Exercise instructions:
Within the listing below, the lines to output run from the one containing "All Search Results (4)" through the one containing "17-Black | FJ7TCAVC1SC |"; copy them exactly and nothing else.

Records provided:
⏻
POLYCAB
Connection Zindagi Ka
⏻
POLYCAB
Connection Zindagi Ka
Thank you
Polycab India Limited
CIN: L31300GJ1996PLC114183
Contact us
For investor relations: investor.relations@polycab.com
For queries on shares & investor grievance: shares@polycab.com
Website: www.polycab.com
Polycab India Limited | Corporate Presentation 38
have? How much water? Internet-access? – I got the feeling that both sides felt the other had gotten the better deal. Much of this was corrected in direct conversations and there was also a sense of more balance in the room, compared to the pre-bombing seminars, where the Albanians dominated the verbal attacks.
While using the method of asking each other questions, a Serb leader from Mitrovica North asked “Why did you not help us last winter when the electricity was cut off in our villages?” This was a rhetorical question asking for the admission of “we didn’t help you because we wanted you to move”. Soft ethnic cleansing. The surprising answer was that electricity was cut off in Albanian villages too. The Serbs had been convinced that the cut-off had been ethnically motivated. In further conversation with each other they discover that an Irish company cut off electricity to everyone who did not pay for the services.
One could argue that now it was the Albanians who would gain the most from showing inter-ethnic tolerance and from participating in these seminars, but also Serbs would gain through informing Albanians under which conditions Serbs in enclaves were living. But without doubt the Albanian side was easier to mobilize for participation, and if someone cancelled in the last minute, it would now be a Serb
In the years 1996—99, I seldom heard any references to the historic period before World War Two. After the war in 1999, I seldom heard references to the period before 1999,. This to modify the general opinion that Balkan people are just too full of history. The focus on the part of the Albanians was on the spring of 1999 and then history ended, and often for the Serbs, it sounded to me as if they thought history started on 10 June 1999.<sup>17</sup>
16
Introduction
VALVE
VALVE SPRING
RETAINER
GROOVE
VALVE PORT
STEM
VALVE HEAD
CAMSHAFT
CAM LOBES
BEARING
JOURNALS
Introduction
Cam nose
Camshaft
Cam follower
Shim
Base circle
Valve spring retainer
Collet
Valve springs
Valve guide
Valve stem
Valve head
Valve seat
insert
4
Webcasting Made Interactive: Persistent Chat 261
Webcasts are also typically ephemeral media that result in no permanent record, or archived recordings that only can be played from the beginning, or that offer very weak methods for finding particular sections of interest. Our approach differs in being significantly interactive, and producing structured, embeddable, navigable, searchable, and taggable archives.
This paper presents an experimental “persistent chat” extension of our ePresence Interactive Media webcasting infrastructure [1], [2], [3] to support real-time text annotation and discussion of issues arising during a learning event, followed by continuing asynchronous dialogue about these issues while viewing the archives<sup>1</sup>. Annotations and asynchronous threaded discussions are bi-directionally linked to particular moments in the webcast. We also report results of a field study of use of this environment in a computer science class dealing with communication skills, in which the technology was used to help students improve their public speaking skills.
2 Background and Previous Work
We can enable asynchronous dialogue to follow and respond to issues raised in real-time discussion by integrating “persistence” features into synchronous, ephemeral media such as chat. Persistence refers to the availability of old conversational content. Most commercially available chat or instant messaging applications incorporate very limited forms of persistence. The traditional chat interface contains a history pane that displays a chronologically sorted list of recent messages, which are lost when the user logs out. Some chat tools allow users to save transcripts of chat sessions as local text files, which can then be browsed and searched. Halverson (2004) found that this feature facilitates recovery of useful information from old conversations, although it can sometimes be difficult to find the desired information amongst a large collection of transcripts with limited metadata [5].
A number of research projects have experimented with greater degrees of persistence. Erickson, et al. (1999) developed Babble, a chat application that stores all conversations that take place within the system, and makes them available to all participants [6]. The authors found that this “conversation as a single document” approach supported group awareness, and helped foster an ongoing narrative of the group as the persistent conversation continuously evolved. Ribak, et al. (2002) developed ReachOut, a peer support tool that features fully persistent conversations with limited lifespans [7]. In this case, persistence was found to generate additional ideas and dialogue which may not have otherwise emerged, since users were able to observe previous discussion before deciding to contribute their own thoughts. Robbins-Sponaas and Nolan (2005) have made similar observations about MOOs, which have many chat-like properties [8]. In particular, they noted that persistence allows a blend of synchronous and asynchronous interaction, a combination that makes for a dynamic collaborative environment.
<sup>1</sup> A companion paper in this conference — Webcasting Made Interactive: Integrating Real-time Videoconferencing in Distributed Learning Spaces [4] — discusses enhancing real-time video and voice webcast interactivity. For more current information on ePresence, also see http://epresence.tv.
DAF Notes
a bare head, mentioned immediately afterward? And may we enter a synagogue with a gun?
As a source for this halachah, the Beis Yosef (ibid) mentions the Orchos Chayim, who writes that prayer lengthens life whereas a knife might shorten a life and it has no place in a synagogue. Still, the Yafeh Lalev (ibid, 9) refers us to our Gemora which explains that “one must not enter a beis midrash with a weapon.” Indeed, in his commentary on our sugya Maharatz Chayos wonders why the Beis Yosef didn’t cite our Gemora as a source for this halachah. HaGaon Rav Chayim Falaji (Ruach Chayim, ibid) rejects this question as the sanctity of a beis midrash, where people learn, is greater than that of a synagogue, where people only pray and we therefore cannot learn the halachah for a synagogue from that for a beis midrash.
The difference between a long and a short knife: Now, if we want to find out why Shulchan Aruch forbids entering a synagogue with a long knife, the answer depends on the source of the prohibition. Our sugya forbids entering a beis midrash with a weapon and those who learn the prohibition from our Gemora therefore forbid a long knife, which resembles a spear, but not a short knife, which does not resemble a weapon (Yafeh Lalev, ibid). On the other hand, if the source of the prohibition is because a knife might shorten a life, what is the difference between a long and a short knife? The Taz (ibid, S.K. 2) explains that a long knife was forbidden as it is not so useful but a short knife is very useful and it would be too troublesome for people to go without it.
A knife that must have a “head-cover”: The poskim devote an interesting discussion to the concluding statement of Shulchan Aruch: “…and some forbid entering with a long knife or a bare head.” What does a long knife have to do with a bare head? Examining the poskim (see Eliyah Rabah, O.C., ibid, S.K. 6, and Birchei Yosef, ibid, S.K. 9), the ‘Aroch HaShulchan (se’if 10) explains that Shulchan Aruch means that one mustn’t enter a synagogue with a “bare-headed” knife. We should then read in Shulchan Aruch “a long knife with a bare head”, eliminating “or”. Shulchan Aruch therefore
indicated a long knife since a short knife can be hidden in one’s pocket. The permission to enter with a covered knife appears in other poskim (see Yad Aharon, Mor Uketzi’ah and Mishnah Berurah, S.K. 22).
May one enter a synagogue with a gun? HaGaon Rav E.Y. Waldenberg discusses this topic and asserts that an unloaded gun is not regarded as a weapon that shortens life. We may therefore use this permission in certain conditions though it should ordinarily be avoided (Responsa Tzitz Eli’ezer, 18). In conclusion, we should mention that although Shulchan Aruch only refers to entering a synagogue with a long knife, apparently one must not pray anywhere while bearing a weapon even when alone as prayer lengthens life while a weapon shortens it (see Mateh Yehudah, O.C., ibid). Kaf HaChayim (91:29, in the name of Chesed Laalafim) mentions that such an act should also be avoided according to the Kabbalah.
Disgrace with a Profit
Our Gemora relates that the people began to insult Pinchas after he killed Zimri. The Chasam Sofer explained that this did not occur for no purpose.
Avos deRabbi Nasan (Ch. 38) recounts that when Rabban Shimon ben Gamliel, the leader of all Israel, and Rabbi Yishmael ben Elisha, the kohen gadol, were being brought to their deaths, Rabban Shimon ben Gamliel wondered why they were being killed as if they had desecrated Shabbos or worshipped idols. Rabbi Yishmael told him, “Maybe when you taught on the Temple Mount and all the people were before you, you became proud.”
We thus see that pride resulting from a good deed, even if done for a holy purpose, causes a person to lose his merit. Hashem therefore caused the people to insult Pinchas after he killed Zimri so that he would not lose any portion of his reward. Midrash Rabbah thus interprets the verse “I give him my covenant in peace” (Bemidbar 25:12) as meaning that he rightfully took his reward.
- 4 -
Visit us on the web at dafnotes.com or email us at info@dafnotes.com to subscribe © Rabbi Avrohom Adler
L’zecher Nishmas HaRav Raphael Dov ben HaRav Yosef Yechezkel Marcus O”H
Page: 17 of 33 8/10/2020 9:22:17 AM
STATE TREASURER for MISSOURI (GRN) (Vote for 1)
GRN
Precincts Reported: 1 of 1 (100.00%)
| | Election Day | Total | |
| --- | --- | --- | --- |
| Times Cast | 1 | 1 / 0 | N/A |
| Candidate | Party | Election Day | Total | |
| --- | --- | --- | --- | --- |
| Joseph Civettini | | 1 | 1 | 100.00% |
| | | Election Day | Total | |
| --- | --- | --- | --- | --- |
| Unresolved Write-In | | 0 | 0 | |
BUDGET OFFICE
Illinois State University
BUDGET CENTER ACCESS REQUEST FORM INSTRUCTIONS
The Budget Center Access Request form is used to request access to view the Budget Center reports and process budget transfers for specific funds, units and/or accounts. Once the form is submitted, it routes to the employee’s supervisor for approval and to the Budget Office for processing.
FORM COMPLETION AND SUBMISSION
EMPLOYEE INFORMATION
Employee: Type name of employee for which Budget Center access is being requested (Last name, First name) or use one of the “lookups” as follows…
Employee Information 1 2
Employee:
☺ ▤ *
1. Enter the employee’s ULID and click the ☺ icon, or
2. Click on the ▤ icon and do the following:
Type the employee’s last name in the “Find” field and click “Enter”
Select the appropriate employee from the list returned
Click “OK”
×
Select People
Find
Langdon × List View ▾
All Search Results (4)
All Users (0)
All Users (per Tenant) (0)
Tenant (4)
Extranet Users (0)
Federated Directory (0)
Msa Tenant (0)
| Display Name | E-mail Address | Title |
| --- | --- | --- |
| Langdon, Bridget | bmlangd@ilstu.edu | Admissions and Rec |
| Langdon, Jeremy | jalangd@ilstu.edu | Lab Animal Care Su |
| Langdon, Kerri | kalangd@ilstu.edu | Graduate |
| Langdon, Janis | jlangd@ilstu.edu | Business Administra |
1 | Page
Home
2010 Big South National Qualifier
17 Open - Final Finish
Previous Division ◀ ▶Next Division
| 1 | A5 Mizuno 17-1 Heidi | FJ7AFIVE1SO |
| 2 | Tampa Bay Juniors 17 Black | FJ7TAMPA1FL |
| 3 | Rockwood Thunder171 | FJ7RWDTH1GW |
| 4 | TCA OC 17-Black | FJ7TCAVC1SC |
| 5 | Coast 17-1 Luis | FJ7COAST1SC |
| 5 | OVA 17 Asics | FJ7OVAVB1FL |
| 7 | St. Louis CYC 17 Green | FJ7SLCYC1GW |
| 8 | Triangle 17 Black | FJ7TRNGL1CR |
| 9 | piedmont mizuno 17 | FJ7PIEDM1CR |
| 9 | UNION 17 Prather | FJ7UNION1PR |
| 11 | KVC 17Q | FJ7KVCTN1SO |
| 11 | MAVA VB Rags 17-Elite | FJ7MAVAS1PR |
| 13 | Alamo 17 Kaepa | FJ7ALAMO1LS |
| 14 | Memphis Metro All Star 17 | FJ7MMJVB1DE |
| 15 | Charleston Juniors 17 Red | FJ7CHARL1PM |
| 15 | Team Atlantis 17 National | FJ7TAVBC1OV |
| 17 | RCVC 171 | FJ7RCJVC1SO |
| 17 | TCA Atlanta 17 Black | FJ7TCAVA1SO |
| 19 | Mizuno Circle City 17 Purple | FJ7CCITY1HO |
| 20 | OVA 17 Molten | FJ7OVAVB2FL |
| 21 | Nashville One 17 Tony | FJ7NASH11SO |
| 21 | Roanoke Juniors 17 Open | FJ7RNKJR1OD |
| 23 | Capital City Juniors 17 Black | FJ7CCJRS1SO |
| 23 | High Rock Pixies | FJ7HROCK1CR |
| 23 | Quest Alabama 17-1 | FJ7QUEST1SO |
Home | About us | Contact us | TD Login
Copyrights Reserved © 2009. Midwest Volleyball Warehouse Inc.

Reply:
All Search Results (4)
All Users (0)
All Users (per Tenant) (0)
Tenant (4)
Extranet Users (0)
Federated Directory (0)
Msa Tenant (0)
| Display Name | E-mail Address | Title |
| --- | --- | --- |
| Langdon, Bridget | bmlangd@ilstu.edu | Admissions and Rec |
| Langdon, Jeremy | jalangd@ilstu.edu | Lab Animal Care Su |
| Langdon, Kerri | kalangd@ilstu.edu | Graduate |
| Langdon, Janis | jlangd@ilstu.edu | Business Administra |
1 | Page
Home
2010 Big South National Qualifier
17 Open - Final Finish
Previous Division ◀ ▶Next Division
| 1 | A5 Mizuno 17-1 Heidi | FJ7AFIVE1SO |
| 2 | Tampa Bay Juniors 17 Black | FJ7TAMPA1FL |
| 3 | Rockwood Thunder171 | FJ7RWDTH1GW |
| 4 | TCA OC 17-Black | FJ7TCAVC1SC |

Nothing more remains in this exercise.